Myths & Facts about Hospices

As a Strategic Account Manager for Hospice & Palliative Care Charlotte Region I like to start many of my educational in-services and community events with a question: “What do you think of when you hear the word ‘hospice’?”  As you can imagine, depending on the crowd I receive a multitude of answers to that question.  Based on these answers I wanted to share some of the most common hospice myths and misconceptions that our staff must overcome when educating the Charlotte community about end of life care.


Myth: Hospice is a place that caters to the terminally ill before they die.

Fact: Established in the United States in 1974, hospice is a concept of care that focuses on intense-symptom management for patients with life-limiting illnesses. The majority of that care is provided in whatever setting is best for the patient and family. The care may be in their private residence, a loved one’s home, a senior living community or a specialized Inpatient Hospice House, allowing patients to live the final days in comfort and security while being cared for by an expert, compassionate medical team.  Hospice does not have to be a destination but it may be helpful to ask a hospice organization if they do have an Inpatient Hospice House that your loved one can utilize if they cannot be well managed at home.

Myth: Hospice care is only eligible in the final days of life.

Fact: A patient is appropriate for hospice care when they receive a terminal prognosis of 6 months or less when their disease takes its natural course.  If a patient is in hospice for longer than 6 months a determination has to be made to recertify the care by determining if the patient continues to meet the criteria for care. If it is determined a patient is no longer eligible for care, the patient is discharged from hospice services; however, those services can be picked up again as needed.

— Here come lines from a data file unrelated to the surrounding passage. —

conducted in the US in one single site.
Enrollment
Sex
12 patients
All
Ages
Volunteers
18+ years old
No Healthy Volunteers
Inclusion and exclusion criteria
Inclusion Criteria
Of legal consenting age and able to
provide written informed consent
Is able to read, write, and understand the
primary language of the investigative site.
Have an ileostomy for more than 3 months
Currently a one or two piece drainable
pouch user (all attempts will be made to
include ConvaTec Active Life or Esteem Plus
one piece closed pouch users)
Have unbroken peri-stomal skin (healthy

Myth: The physician decides whether a patient can receive hospice care and through which organization a patient should receive that care.

Fact: Patients have a choice when they are faced with a life-limiting terminal illness. A physician’s role is to offer recommendations for care, and hospice care can be a part of that recommendation. While physicians may offer a referral for care, it is ultimately the patients’ decision on where they receive care and who they receive it from, making patient education incredibly important so that they choose the hospice that is best aligned with their care goals.

Myth: If I choose hospice I have to give up my primary care physician.

Fact: A hospice care team relies on the patient history and expertise of the primary care physician and works closely with the physician to ensure the patients’ needs are being met.

Myth: Hospice care is for patients who have received a terminal cancer diagnosis.

Fact: Only about 27% of patients in hospice care have cancer, while dementia, alzheimer’s, congestive heart failure, and respiratory diseases are rising as primary reasons for a hospice referral.

Myth: I have to sign a Do Not Resuscitate (DNR) order before I can receive hospice care

Fact: The patient can receive hospice care without signing a DNR. The hospice regulation actually says that hospices cannot discriminate against patients because of their advance directive choices.

Myth: Hospice care is expensive if you are not eligible for Medicare.

Fact: If a patient is under the age of 65 and not eligible for the Medicare or Medicaid benefit, insurance coverage is available through many private insurance plans. In addition, many not-for-profit hospices cover all patients regardless of their ability to pay.

Myth: Choosing hospice is giving up on life

Fact: Hospice is a holistic care that addresses the spiritual, emotional and medical needs of the patient and their families. Hospice allows patients to focus not on the life they have left, but on making the most of the life that remains. At its’ center, hospice care is about life, not about death.